Saturday, January 19, 2008

The Truth About Speed Reading

How important is speed reading in today's information overloaded world? What do the experts do to read faster and retain more? In Little Guide To Your Well-Read Life: How To Get More Books In Your Life And More Life From Your Books, Steve Leveen writes about the truth about speed reading.

Speed Reading Then and Now
Leveen writes:

"In the Space Age '60's, speed reading was seen as a scientific way to train people to cope with the ever-increasing amount of information. Yet today, in our Information Age, you don't hear much about speed reading. You can still find Evelyn Wood training sessions, but they have withered from six-week courses to one-day seminars. What happened?"

Speed Just Isn't That Important
Leveen writes:

"It turns out that speed just isn't that important. It is no magic cure for information overload. You can increase your speed, even dramatically, but pure speed is only part -- and not the biggest part -- of reading well."

Don't Let Your Eyes Limit You
Leveen writes:

"By the time Mortimer Adler revised How to Read a Book in 1972, he had to respond to what he termed the 'fad' of speed-reading courses. He agreed that they are useful in letting your reading speed be limited by your mind and not your eyes. By simply using your fingers together as a pointer and disciplining yourself to read in this fashion, he wrote you can read twice or three times as fast. Speed reading, says Adler, can improve elementary comprehension -- that is, what a book says. But speed reading can't help you understand what a book means.

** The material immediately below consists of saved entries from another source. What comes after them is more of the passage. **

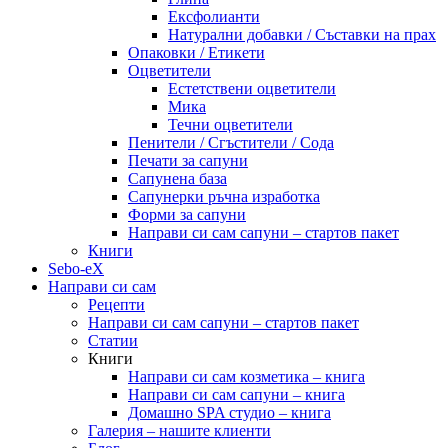
Ексфолианти
Натурални добавки / Съставки на прах
Опаковки / Етикети
Оцветители
Естетствени оцветители
Мика
Течни оцветители
Пенители / Сгъстители / Сода
Печати за сапуни
Сапунена база
Сапунерки ръчна изработка
Форми за сапуни
Направи си сам сапуни – стартов пакет
Книги
Sebo-eX
Направи си сам
Рецепти
Направи си сам сапуни – стартов пакет
Статии
Книги
Направи си сам козметика – книга
Направи си сам сапуни – книга
Домашно SPA студио – книга
Галерия – нашите клиенти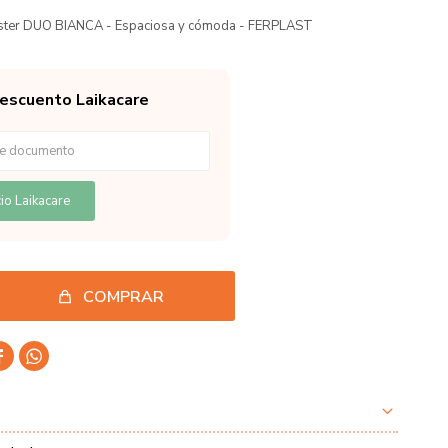
mster DUO BIANCA - Espaciosa y cómoda - FERPLAST
descuento Laikacare
io Laikacare
COMPRAR

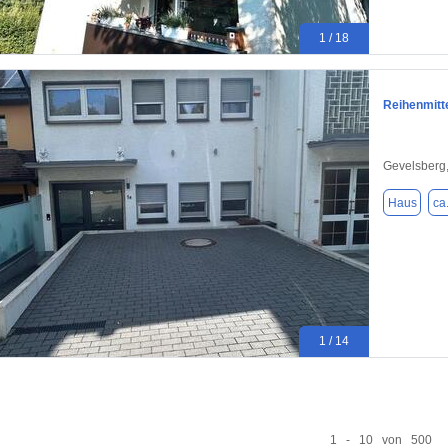
1 / 18
Reihenmitt
Gevelsberg
Haus
ca
1 / 14
1 - 10 von 500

That says Adler, is controlled by your thinking speed, not your reading speed. Go ahead and take a course, he allowed; it won't hurt you. But it won't help you much either."

What The Experts Say
Leveen writes:

"Speed reading is no more likely to make you a good reader than the ability to run quickly will make you a good tennis player. None of the professional readers I've interviewed - editors, writers, publishers, booksellers, book reviewers -- believed that a speed-reading course made any difference for them. In fact, a surprising number said they consider themselves slow readers (although this is obviously a self-assessment). Only two people I've interviewed, both attorneys, reported that they profited by a speed-reading course. They use their skills today mainly for reviewing lengthy legal documents."

The Far Away Look
Leveen writes:

"When you think about it, aren't some of the most important moments in reading, whether for pleasure or for learning, when you stop and gaze off with that faraway look? At these moments, your reading speed slows to zero, but your understanding soars. Oliver Wendell Holmes said, 'The best of a book is not the thought which it contains, but the thought which it suggests just as the charm of music dwells not in the tones but in the echoes of our hearts.'"

Key Take Aways
I read a lot of information every day, on the job and on my own time, whether it's books, blogs, email, sites or feeds. If there's a better way I'm always looking for it. Here's my key take aways:

  • Don't let your eyes limit you. I didn't realize how limiting your eyes could be if you don't train them. A while back, I bought a product called EyeQ: Read and Process Faster in Just 7 Minutes (Package Edition, and I took it for a test drive. It's purpose is to improve your reading speed by improving your eye speed. I was already a fast reader, but by using EyeQ, I became very aware of where and how my eyes slowed me down. I was surprised by how quickly the training exercises improved my reading speed. I love the fact the program shows you measurable improvement in your reading speed. It feels more like a video-game than training.
  • Focus on comprehension over speed. Assuming your eye speed isn't limiting you, the next gate is your mind. What's the point of racing through a bunch of material if you don't understand it?
  • Use focus and priority over speed. Carve out what's important. There will always be more information than you can possibly read. If this approach is good enough for the experts, then maybe this is actually the proven practice for more effective reading.
  • Be flexible in your pace. At work, I have to parse a lot of email to get down to the actual points that matter. I do that in books, blogs and sites too. I selectively slow down or speed up, based on purpose and scale. If I have a lot of email, but I'm time-boxing my results, I set a faster pace. If I'm researching a topic and I have to hack my way through the information jungle, I set a faster pace. If I'm reading for leisure, I soak it up all in good time, at whatever pace feels good.
  • Slow down for the good stuff. Slow down for the "ah-has" and fully absorb the impact. Savor the good stuff.